• TASK DESCRIPTION
Filter the entries below, keeping only lines with the word "édition".

--- START ---

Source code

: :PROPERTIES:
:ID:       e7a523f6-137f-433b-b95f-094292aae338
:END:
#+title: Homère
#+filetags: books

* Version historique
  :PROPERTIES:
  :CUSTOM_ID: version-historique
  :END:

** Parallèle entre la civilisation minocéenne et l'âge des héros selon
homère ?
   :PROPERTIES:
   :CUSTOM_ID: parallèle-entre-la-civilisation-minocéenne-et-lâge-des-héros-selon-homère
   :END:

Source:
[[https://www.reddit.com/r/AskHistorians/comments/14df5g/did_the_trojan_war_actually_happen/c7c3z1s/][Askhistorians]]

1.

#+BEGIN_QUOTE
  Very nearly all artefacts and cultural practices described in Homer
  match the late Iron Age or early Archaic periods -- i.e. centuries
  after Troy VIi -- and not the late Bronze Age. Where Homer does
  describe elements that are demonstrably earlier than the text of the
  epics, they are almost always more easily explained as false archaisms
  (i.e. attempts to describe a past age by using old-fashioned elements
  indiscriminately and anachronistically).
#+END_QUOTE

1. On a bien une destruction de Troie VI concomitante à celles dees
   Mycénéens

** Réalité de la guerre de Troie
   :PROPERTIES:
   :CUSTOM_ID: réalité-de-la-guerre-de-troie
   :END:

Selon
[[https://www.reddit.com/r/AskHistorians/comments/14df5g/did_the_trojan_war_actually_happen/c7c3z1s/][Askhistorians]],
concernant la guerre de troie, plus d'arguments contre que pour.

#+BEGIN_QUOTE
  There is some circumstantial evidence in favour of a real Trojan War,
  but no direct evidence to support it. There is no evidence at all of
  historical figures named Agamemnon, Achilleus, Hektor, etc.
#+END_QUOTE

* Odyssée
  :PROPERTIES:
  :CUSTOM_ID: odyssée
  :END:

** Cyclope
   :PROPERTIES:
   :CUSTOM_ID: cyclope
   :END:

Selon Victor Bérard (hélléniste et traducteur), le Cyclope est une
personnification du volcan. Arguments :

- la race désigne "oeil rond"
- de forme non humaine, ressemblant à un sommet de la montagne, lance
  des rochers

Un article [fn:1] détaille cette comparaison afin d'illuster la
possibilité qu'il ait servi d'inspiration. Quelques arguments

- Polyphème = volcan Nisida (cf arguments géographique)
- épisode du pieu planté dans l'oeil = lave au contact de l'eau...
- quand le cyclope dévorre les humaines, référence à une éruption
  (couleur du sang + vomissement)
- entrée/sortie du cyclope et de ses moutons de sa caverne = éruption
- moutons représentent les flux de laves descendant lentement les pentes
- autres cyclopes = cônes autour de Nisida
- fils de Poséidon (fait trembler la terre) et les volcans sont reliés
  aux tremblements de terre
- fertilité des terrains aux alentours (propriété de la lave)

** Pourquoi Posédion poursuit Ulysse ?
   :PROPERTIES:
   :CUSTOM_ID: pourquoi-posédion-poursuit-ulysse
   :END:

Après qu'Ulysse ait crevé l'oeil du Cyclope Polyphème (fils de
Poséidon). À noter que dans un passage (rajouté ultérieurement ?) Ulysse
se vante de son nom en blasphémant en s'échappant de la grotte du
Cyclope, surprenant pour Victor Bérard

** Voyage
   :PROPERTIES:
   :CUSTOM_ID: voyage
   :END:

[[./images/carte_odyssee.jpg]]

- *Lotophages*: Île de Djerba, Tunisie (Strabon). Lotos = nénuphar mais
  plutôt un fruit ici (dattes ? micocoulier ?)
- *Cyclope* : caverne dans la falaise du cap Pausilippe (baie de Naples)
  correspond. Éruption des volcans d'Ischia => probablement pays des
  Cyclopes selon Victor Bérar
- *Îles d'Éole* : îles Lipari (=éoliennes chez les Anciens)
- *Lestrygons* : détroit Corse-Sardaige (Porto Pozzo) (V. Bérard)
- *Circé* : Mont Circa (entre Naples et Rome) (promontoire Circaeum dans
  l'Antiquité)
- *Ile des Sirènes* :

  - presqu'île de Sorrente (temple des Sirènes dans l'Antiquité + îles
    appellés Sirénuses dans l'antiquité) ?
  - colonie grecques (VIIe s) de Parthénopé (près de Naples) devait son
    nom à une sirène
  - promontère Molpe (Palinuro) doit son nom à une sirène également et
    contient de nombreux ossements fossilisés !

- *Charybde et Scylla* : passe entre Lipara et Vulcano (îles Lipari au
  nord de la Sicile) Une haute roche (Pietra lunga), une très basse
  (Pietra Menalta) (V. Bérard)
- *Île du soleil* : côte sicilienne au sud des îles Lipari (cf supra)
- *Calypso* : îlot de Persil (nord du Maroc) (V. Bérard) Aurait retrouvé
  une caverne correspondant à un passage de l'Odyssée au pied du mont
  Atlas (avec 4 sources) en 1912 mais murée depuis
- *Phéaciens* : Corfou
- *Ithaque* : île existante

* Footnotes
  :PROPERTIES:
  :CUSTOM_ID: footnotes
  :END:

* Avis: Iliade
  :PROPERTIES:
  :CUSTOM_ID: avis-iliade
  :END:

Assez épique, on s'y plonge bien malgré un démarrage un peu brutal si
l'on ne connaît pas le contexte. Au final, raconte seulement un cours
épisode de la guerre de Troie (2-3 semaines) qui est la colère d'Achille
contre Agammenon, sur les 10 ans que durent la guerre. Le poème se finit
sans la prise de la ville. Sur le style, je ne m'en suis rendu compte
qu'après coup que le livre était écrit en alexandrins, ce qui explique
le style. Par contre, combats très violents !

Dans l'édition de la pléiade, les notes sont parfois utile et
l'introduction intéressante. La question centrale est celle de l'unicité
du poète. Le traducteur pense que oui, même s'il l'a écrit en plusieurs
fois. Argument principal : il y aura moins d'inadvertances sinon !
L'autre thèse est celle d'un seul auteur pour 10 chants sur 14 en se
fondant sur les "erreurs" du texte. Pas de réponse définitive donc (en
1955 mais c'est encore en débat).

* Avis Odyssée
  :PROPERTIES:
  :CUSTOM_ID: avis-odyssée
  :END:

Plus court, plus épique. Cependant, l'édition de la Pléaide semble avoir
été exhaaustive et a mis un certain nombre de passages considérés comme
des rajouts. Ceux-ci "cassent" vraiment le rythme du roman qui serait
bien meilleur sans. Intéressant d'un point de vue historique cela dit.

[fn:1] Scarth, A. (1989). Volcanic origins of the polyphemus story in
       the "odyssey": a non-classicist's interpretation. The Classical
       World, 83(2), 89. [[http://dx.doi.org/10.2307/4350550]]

--- END ---

• RESPONSE AREA
Dans l'édition de la pléiade, les notes sont parfois utile et
Plus court, plus épique. Cependant, l'édition de la Pléaide semble avoir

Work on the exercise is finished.